The Paycheck Fairness Act has divided politicians along party lines, as Democratic Senate leader Harry Reid called on Mitt Romney to step up and vocalize his support of the bill, The Hill reported.
"He should show some leadership, in my opinion … and tell his fellow Republicans that opposing fair pay for all Americans is shameful," Reid said of the GOP presidential candidate, the Hill reported. "Instead, no one knows where he stands."
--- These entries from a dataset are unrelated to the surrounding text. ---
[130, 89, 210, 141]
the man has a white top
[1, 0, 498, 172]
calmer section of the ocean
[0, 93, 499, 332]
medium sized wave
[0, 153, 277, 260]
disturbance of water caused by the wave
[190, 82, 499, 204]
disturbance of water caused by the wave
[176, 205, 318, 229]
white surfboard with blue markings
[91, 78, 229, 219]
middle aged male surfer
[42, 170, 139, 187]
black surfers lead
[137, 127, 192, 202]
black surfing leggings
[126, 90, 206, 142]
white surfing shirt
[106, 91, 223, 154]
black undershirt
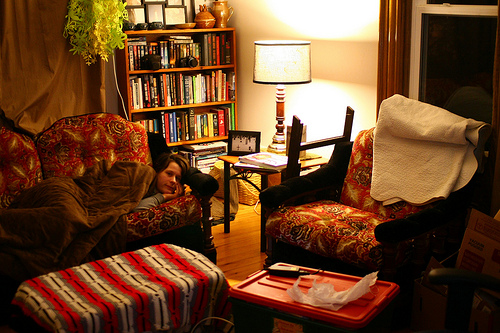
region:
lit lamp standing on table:
[253, 37, 311, 153]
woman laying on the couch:
[23, 155, 185, 252]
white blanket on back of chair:
[368, 92, 485, 207]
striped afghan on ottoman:
[16, 243, 229, 330]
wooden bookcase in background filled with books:
[117, 26, 238, 178]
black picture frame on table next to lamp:
[225, 127, 260, 153]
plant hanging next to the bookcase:
[63, 0, 127, 64]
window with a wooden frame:
[377, 1, 499, 133]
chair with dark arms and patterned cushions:
[259, 125, 489, 291]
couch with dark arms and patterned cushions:
[2, 112, 217, 276]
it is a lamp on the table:
[249, 37, 316, 82]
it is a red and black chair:
[296, 193, 401, 249]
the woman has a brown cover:
[35, 180, 90, 222]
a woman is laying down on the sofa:
[57, 159, 186, 242]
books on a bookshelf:
[151, 47, 222, 128]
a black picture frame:
[229, 124, 264, 155]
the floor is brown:
[226, 241, 248, 273]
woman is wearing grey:
[139, 192, 164, 208]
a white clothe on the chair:
[378, 116, 452, 190]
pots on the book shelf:
[199, 8, 223, 29]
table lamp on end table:
[254, 39, 309, 154]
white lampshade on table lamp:
[252, 39, 312, 84]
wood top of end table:
[215, 142, 321, 172]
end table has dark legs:
[220, 160, 233, 235]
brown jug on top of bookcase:
[195, 6, 213, 28]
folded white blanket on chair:
[372, 95, 484, 202]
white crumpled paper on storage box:
[287, 271, 381, 313]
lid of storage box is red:
[227, 261, 399, 328]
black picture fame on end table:
[225, 128, 260, 154]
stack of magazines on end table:
[230, 149, 287, 172]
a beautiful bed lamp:
[240, 32, 314, 91]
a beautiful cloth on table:
[24, 240, 214, 323]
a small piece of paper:
[281, 268, 381, 303]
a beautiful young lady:
[17, 155, 208, 244]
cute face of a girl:
[146, 151, 192, 205]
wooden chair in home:
[279, 112, 372, 189]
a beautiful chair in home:
[270, 105, 480, 257]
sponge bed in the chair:
[274, 198, 414, 267]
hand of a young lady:
[166, 182, 192, 199]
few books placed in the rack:
[129, 57, 246, 143]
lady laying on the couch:
[22, 138, 227, 237]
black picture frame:
[213, 117, 268, 154]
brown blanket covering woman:
[2, 144, 194, 259]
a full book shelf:
[120, 22, 255, 177]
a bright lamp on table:
[239, 25, 314, 162]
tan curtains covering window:
[3, 7, 126, 135]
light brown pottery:
[178, 3, 234, 35]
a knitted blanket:
[11, 220, 226, 331]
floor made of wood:
[177, 167, 297, 322]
More from GlobalPost: Paycheck Fairness Act fails Senate vote
Romney has indirectly addressed the issue of pay equality in America, criticizing the Obama administration for failing to create a good economic environment for job creation, according to the Hill. He has stopped short of declaring an opinion on the bill, however.
Reid's comments come amid other politicians' reactions to the bills failure in the Senate, which showed a deep divide between Republicans and Democrats.
"It is a very sad day here in the United States Senate but it's a sadder day everyday when paycheck day comes and women continue to make less than men," said the bill’s sponsor, Democratic Senator Barbara Mikulski, the Hill reported. "We're sorry that this vote occurred strictly on party lines."
The Act would have increased workplace protections for women, making pay more transparent and holding companies accountable for differences in pay between male and female employees, the Huffington Post reported.
More from GlobalPost: What women really want: income equality
In 2010, women who worked full-time made 77 cents for every dollar earned by their male counterparts, a wage gap of 23 percent between genders, according to the Institute for Women's Policy Research. Women earn less than men in virtually every single occupation, according to the IWPR.
Over a lifetime, the lost income is estimated at between $400,000 to $2 million per woman, according to Mariko Chang, a former associate professor of sociology at Harvard and the author of "Shortchanged: Why Women Have Less Wealth and What Can Be Done About It."